Beaucoup de clubs sont inquiets aujourd’hui. Les clubs d’Afrique du Nord qui ont, dans leurs effectifs, des joueurs d’Afrique subsaharienne, d’Afrique de l’Ouest notamment. Et puis, les clubs européens, qui n’ont pas vraiment envie, pour certains, que leurs joueurs rejoignent leurs sélections dans des pays à risque, par peur d’une possible infection. Avez-vous eu, à la Confédération africaine de football, des échos venant d’Europe ou d’ailleurs ? Ou des contacts avec des clubs et des joueurs qui seraient inquiets ?
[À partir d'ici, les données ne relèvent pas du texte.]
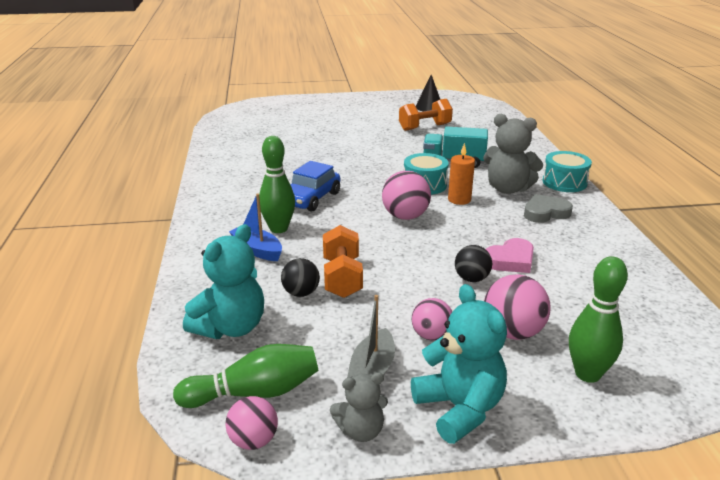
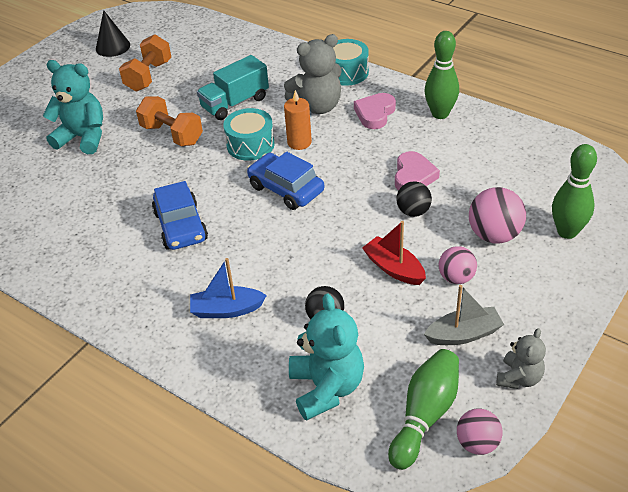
camera: 45 degrees left, 15 degrees up
(278, 229) = (207, 276): green bowling pin -> green bowling pin (440, 114)
(342, 278) = (331, 281): orange dumbbell -> orange dumbbell (172, 135)
(372, 371) = (464, 334): grey boat -> grey boat turned 75 degrees counterclockwise
(396, 299) = (394, 268): none -> red boat
(405, 216) = (286, 189): pink ball -> blue car
(459, 408) = (543, 314): turquoise teddy bear -> turquoise teddy bear (83, 138)
(545, 213) = (375, 113): grey heart -> pink heart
Venant d’Europe, pas particulièrement. Mais nous sommes en contact constant avec les Fédérations membres de la CAF, notamment par rapport à l’organisation des différentes phases qualificatives - non seulement pour la prochaine Coupe d’Afrique des Nations au Maroc, mais également pour les compétitions à catégories d’âges. Le point extrêmement important, mis à part le fait d’avoir demandé à délocaliser les matches au niveau des trois pays, c’est de s’assurer que ces pays-là puissent être reçus par leurs homologues pour les différentes rencontres. Cela ne dépend pas seulement de l’avis de la fédération bien évidemment, mais du gouvernement et des autorités sanitaires du pays. C’est pour cela que la CAF a communiqué à ces membres pour leur demander de s’assurer que la bonne information est partagée entre eux et que les différents contrôles puissent être faits, autant au départ des équipes concernées qu’au niveau des points d’arrivée.
Concrètement, cela concerne le déplacement de la Sierra Léone en Côte d’Ivoire pour la première journée des éliminatoires début septembre ?
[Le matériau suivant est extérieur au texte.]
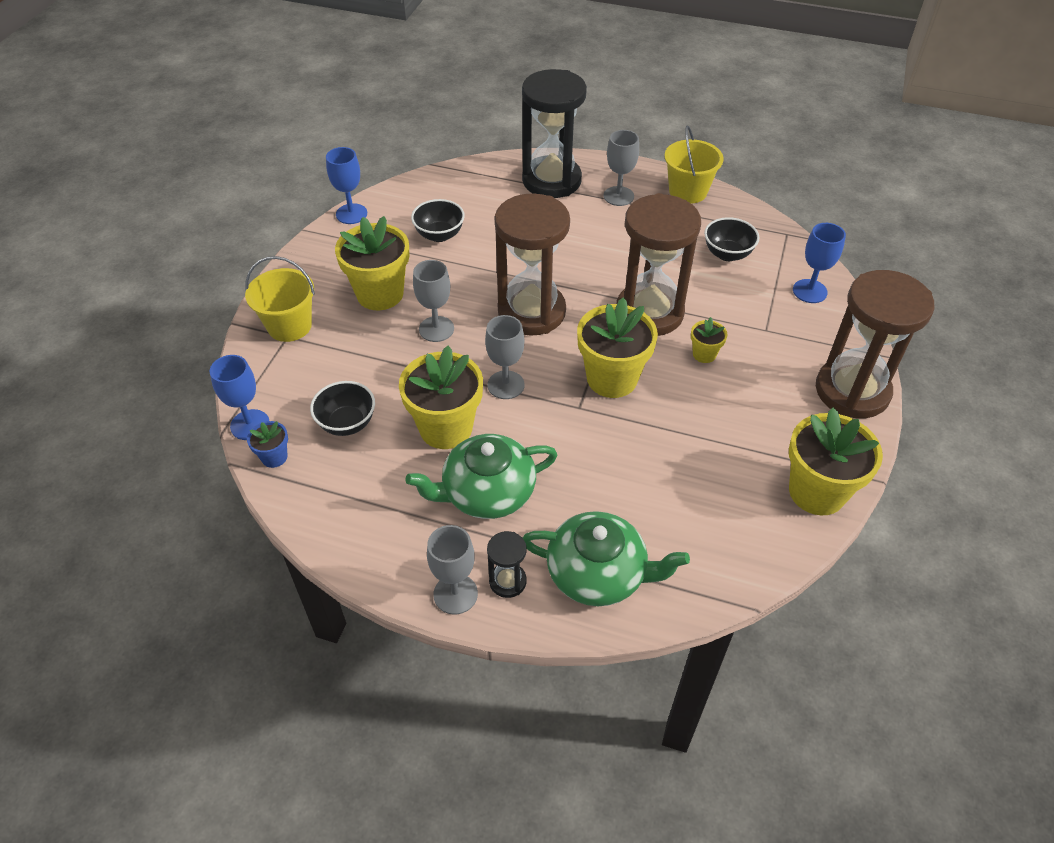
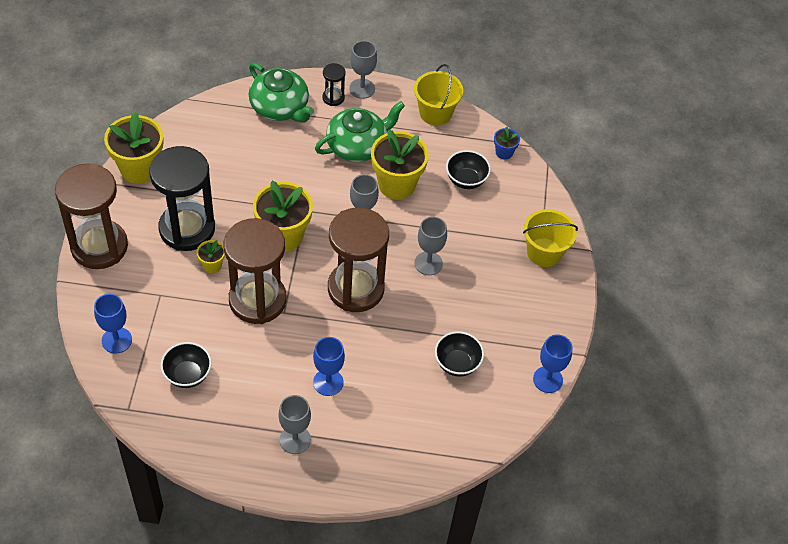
camera: 165 degrees right, 5 degrees up
(250, 425) = (531, 172): blue goblet -> blue goblet (328, 382)
(380, 294) = (485, 291): yellow flower pot -> none
(551, 180) = (366, 454): black hourglass -> black hourglass (187, 229)
(598, 573) = (280, 107): green teapot -> green teapot turned 135 degrees counterclockwise
(688, 191) = (224, 457): yellow bucket -> yellow bucket (435, 113)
Par exemple oui, tout à fait.
La semaine dernière, le Togo avait pris les devants en demandant la délocalisation de son match éliminatoire prévu début septembre à Conakry. On sait où se déroulera ce Guinée – Togo ?
Aujourd’hui, non. C’est à la partie guinéenne de faire une proposition concrète à la CAF, après avoir discuté avec un certain nombre de membres. Bien évidemment, ils sont libres de voir dans quelles mesures ils peuvent jouer dans tel ou tel pays. Aujourd’hui, nous n’avons pas d’information confirmée quant au lieu de la rencontre Guinée – Togo.
On parlait des éliminatoires de la CAN 2015, mi-septembre se joueront également des matches de la CAN des moins de 17 ans. Et le hasard fait qu’il y a, au programme, un certain Guinée – Togo, prévu en Guinée. Donc, logiquement, ce match sera délocalisé ou les consignes de sécurité ne vont-elles que jusqu’à mi-septembre ? Il y aura une nouvelle évaluation de la situation. Donc, ces matches de CAN des moins de 17 ans sont-ils concernés ?
Ces matches sont concernés. Nous avons demandé à la Fédération guinéenne de football de délocaliser également ce match, non seulement celui concernant la CAN senior, mais également [celui concernant] la CAN U17. Donc, nous attendons également que la partie guinéenne nous confirme le lieu où se déroulerait cette rencontre. Et puis, la Confédération africaine réévaluera la situation dans un mois, en fonction de l’avancement des choses et en espérant que l’on pourra permettre à tous les pays d’organiser les différents matches. Si ce n’est pas le cas, à ce moment-là, on prendra la décision qui s’impose.
C’est la première fois que la CAF est confrontée à ce genre de situation, à un risque sanitaire qui menace les compétitions ?
Je ne peux pas vous dire à coup sûr, dans l’historique du football africain, que c’est la première fois. Mais dans ces récentes années, je pense que oui, par rapport à une épidémie de ce type et au mode de transmission. Il faut quand même la prendre très au sérieux et nous sommes conscients de préserver la santé des joueurs et des populations africaines de manière générale. Nous prenons donc toutes les précautions nécessaires pour éviter les problèmes majeurs.